— Voulez-vous qu’on s’épouse, nous deux ! venez me rendre
visite en mon palais.
Elle n’avait plus qu’un œil et que trois dents, mais le jeune duc était rusé.
— Par où entrer ? demanda-t-il ; la ville est fermée de murailles plus hautes que des montagnes.
La Normande répondit :
Mon cher fiancé, la digue a des portes, lesquelles communiquent à des canaux qui entrent dans la ville. Quand la mer sera basse, ouvrez les portes et n’oubliez pas de les refermer.
— Avec quoi ouvrirai-je les portes de la digue ? demanda encore le duc.
— Avec les clés que je vous irai quérir au chevet de mon père.
Les Normands trahissent comme les autres respirent ; ils trahissent leur père, leur mère et notre Seigneur Dieu. À bas les Normands !
— À bas les Normands ! répéta de tout cœur la foule bretonne.
— Voici là-bas, reprit le barde de Quimper en montrant son tableau déchiré, voici le vieux Rollon Tête-d’Ane qui dort après boire, et sa fille qui vient lui dérober les clés de la digue. Vous voyez donc bien, mes amis, que ce que je vous dis est la vérité. Quand elle eut volé les clés, la Normande les jeta par-dessus la muraille au duc ennemi qui se garda bien d’entrer, crainte d’être obligé de l’épouser, mais il ouvrit les portes à la mer, et ce fut la mer qui entra, la grande mer. Par quoi la cité d’Hélion est maintenant une ville noyée, dont les matelots aperçoivent encore les clochers à cent brasses sous l’eau par le temps calme.

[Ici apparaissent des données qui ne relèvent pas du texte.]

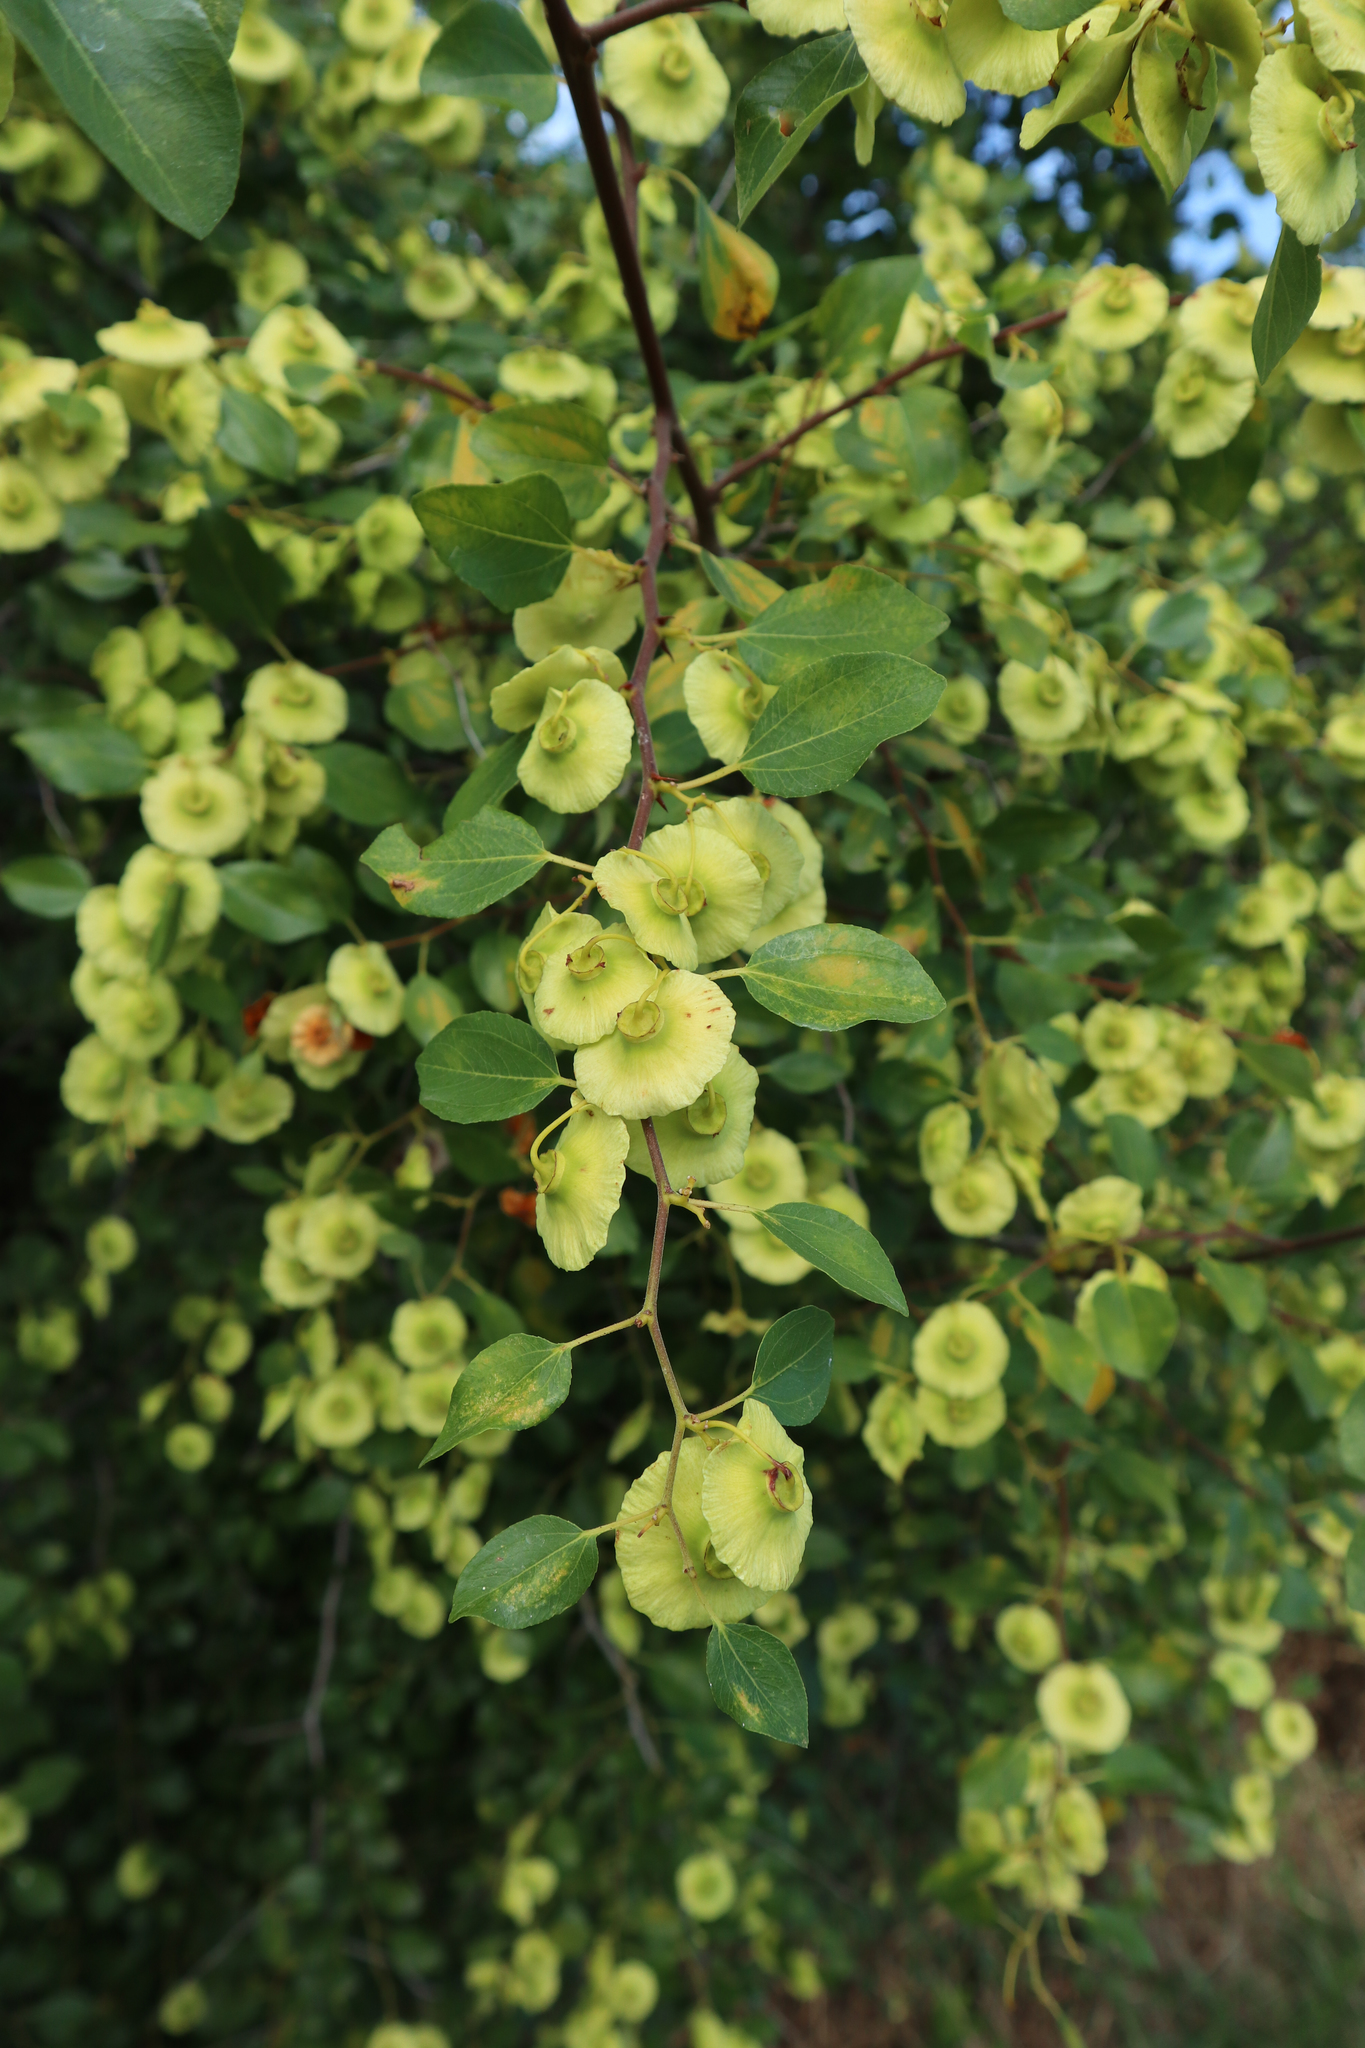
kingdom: Plantae
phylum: Tracheophyta
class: Magnoliopsida
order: Rosales
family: Rhamnaceae
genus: Paliurus
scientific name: Paliurus spina-christi
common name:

Ceux qui voudront voir Rollon Tête-d’Ane et sa fille se noyer en blasphémant comme des païens n’ont qu’à entrer. La mer est faite avec de la véritable eau salée, et tous les habitants de la ville, au nombre de quatre-vingt mille huit cents, sont submergés pour tout de bon, excepté un qui dit la bonne aventure.